Prompt building pipeline
1. User types code or sends a Chat message
2. Copilot extension gathers context (active file, open files, history)
3. Context is tokenized (turned into numbers the LLM understands)
4. Prompt is assembled: system instructions + context + user input
5. Prompt is sent to the GitHub Copilot service over HTTPS
6. Service forwards the prompt to the LLM
7. LLM generates a response
8. Proxy filters the response (safety filters)
9. Filtered response is returned to the IDE
10. IDE displays the suggestion to the user
The context window is finite. Copilot prioritizes:
- Code closest to the cursor gets the most weight.
- Semantically relevant code is prioritized.
- Older or more distant code is dropped if needed.
Proxy filtering
Pre-processing (before the LLM):
- Content Exclusions check — excluded files are stripped.
- Privacy filters — possible sensitive data is detected.
Post-processing (after the LLM):
- Duplication Detection — checks whether the suggestion resembles known public code.
- Security filters — obvious vulnerabilities are flagged.
- Content filters — inappropriate or harmful content is removed.
Data flow — memorize this diagram
IDE (context) → Tokenize → Prompt build → HTTPS → GitHub service
→ Pre-processing (exclusions, privacy) → LLM → Post-processing
(duplication, security) → HTTPS → IDE (suggestion)
L02 — Suggestion lifecycle and LLM limitations
Suggestion lifecycle, step by step
- Trigger — typing (inline), Chat message, or action (Agent / Plan Mode).
- Context gathering — extension collects code, comments, imports, open files.
- Tokenization — context becomes tokens (~3–4 characters each).
- Prompt send — over HTTPS, with auth and subscription validation.
- LLM inference — model generates a token response.
- Filtering — duplication, security, content filters.
- Display in IDE — inline grey text or chat message.
- User decision — accept (
Tab) or reject (Esc); anonymous feedback may be collected (individual plans).
LLM limitations in the Copilot context
- Context window size. The LLM has a maximum prompt size. In a large project, not everything fits — Copilot operates on a partial view.
- Training data cutoff. Libraries, API changes, and security patches after the cutoff are unknown to the model.
- Non-determinism. Same prompt can produce different answers (influenced by the temperature parameter).

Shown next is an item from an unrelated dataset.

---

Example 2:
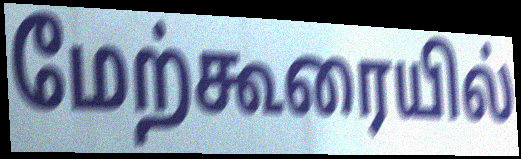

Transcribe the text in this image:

- No real understanding. The model produces statistically plausible code, not semantically validated code.
- No memory between sessions (by default). Without features like Spaces or persistent sessions, every new session starts blank.
Copilot-specific limits
| Limit | Description |
|---|---|
| No internet access | Cannot fetch live data from the web |
| No database access | Cannot read databases directly (unless via MCP) |
| No permission checks | Does not verify whether the user is authorized to use specific APIs or data |
| No memory by default | No automatic memory across sessions |
| Variable language support | Some programming and markup languages have stronger support than others |
Exam-ready checklist (M03)
- You know the data Copilot collects into context.
- You can describe the data flow from IDE to LLM and back.
- You know which plans do not use data for model training: Business and Enterprise.
- You know all the steps of the suggestion lifecycle.
- You can name the three big LLM limits: context window, training cutoff, non-determinism.